5 Ways Church Planters Change The Church

This week I was privileged to attend a gathering of church planting leaders from around the world this week. This talk by Dr Timothy Tennant, President of Asbury Seminary was packed with insights: 

We believe the church is meant to be missional. And the way the church has been done that has been ‘be nice to visitors.’ But nobody is going to walk in the door to find out how nice you are. So we have to be at mission in the church.

We have had pastors as ministers to existing members. But church planting is a permission slip to reach new people.

The global church has become very nominal and needs to be transformed.

Our posture is always that we need to be fellow travelers, experimenting together. People of different contexts and experiences, learning from each other.

When you’re so busy planting churches and preaching the gospel you don’t have time to theologise on it.  To reflect and ask ‘What are we doing? How can we do it better? Field missionaries are often befuddled when they read mission journals. Theoretical constructs – how does it touch the ground?

But when we reflect we can see Five Areas in missiology that have been dramatically shaped by the church planting movement.

  • Reclamation of the Trinitarian framework and the missio dei.

One of the great critiques of the Reformation – which we celebrate so much this year – was the lack of focus on the Holy Spirit. We were told mission is our participation in the mission of the Triune God, but we became passive observers of that mission. Church planters – in particular Pentecostals – have remarried the church to the mission AS God’s goal.  The church is what the triune God is doing, and the gates of hell will not prevail against it.

  • Transition away from looking at the world in people groups

Ralph Winter massively influenced missions as he talked about sending to ethne, people groups. Nowadays, the IMB and others have all the data on the groups, which has shaped our strategy – but the dramatic rise of immigration and migration has made such groups very difficult if not impossible to track. Of course in all the cities you will see displaced groups finding each other and being together. Again, the church planters have been those who have highlighted that change.
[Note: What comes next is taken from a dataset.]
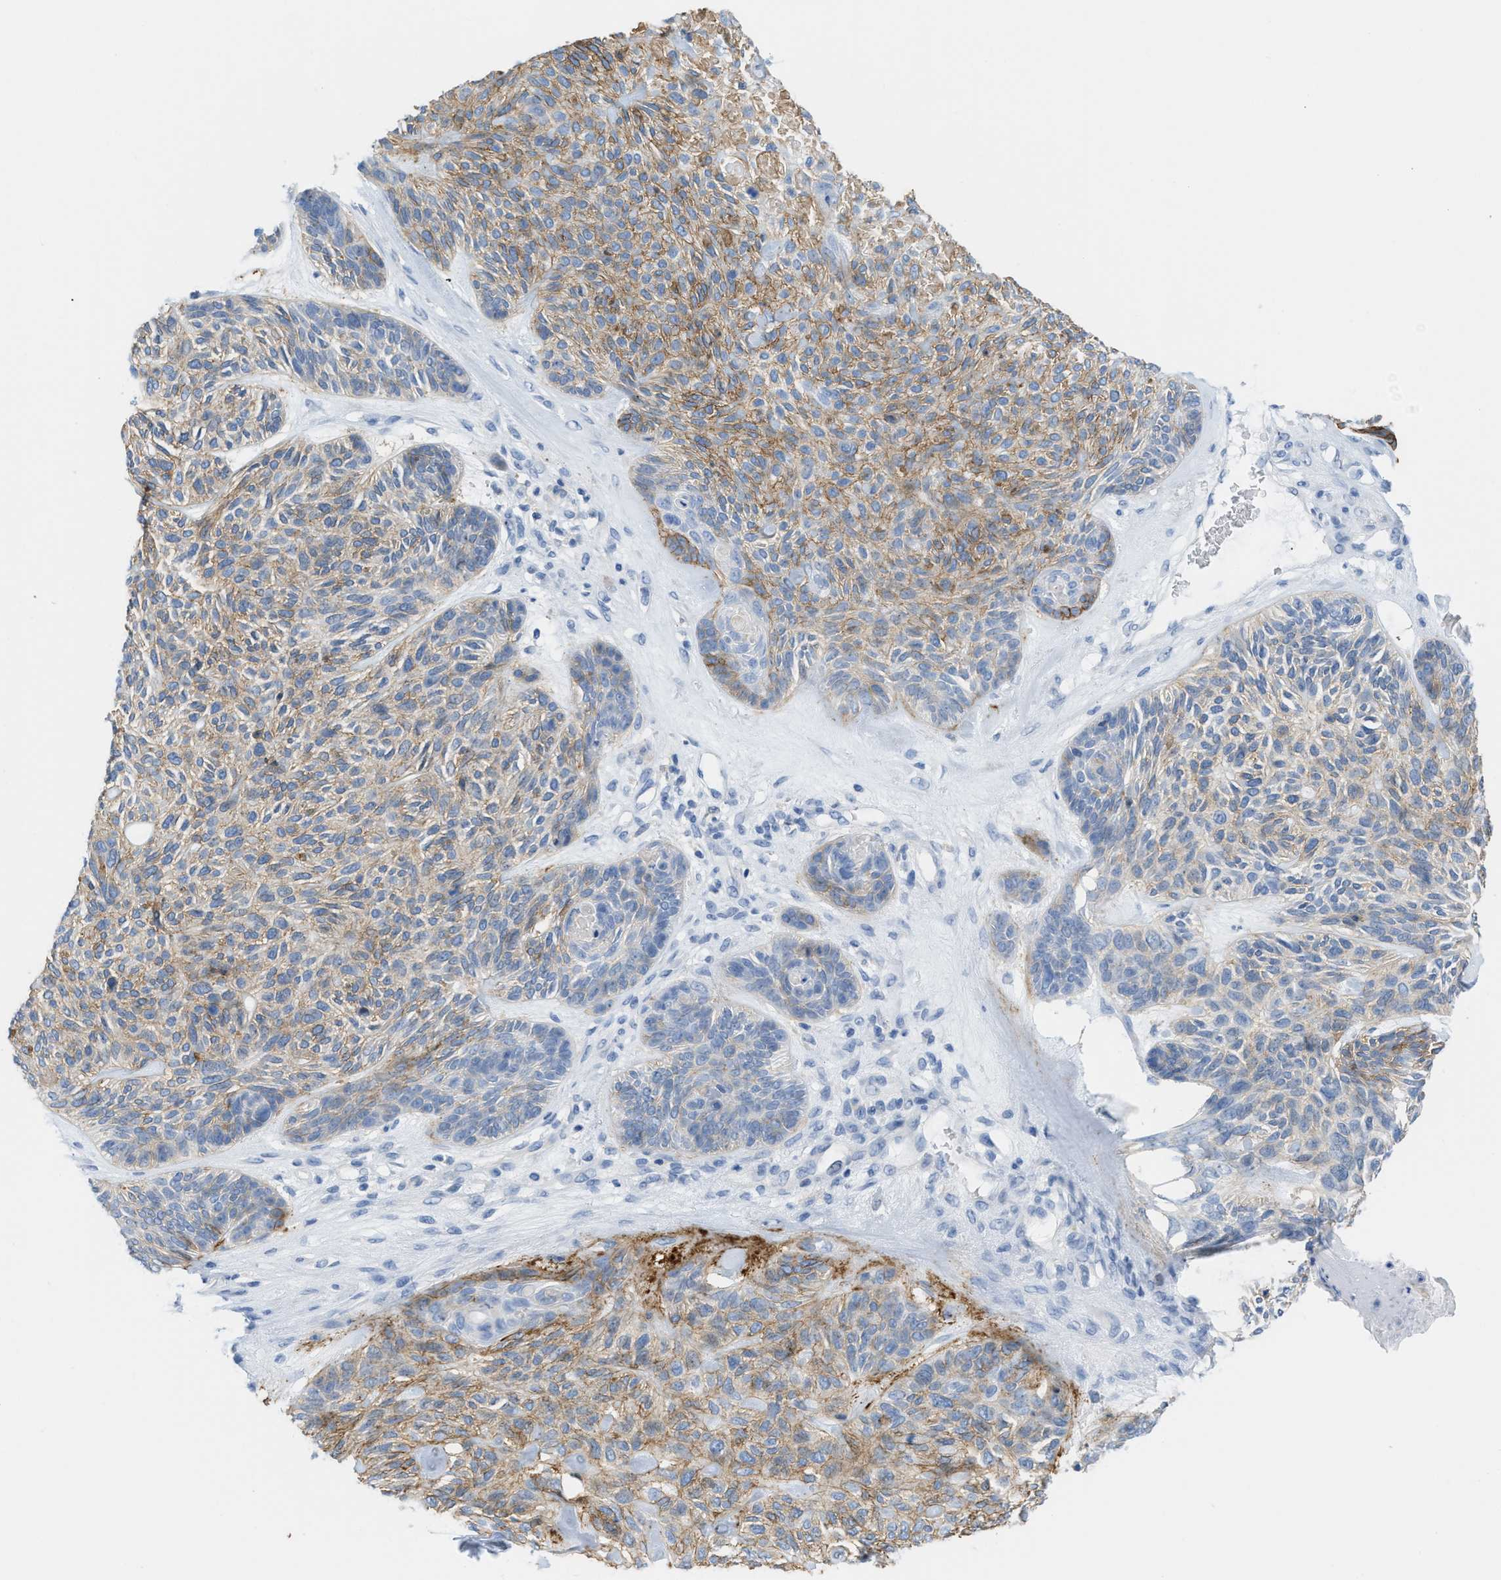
{"staining": {"intensity": "strong", "quantity": "<25%", "location": "cytoplasmic/membranous"}, "tissue": "skin cancer", "cell_type": "Tumor cells", "image_type": "cancer", "snomed": [{"axis": "morphology", "description": "Basal cell carcinoma"}, {"axis": "topography", "description": "Skin"}], "caption": "DAB (3,3'-diaminobenzidine) immunohistochemical staining of skin cancer (basal cell carcinoma) exhibits strong cytoplasmic/membranous protein expression in about <25% of tumor cells.", "gene": "SLC3A2", "patient": {"sex": "male", "age": 55}}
Those who did not track it, lost connection with their neighbours.

  • The end of the ‘West reaches the rest’ paradigm.

In 1990, Christian History listed the 100 most important events in the Christian church. There was not one thing listed as coming from the majority world. The church has been so slow to recognize the shift! We have assumed a vibrant church in the west going elsewhere. At Lausanne, one brother from Africa said, “When I hear the word partnership, I don’t hear what you think I hear, this is not an equal partnership!’

So many mission agencies that say their mission is the ‘reach the whole world for Christ’ yet they never even talk to each other? In fact, the church planters were not there at Lausanne. They were out planting churches, from 8 million to 423 million churches – independent Christians, not denominational. We are in a new mission field! The top ten least resistant people are not who we think they are – in remote parts of China it’s just that they just haven’t heard.

  • Rediscovery of a larger gospel – for the whole world.

It has always been part of our legacy to care for the poor. But fundamentalism and a truncated gospel, or a ‘social action only’ non-gospel ended up separating word and works. Where he was in India for many years he wanted to start a church planting seminary and was told to start an orphanage instead. He is so glad he didn’t listen! Because those who have been trained have started a multitude od orphanages, schools and clinics. Church planters do that!

  • Deeper collaboration and new partnerships globally.

Without these kinds of relationships, we will never be able to present or re-present the gospel in our contexts. What we have learned in these different nations can help so many in many other nations.

Isaiah 49:6

Psalm 67

The devil gets very mad when we pray for one another, humble ourselves and learn form each other – it will result in millions coming to Jesus!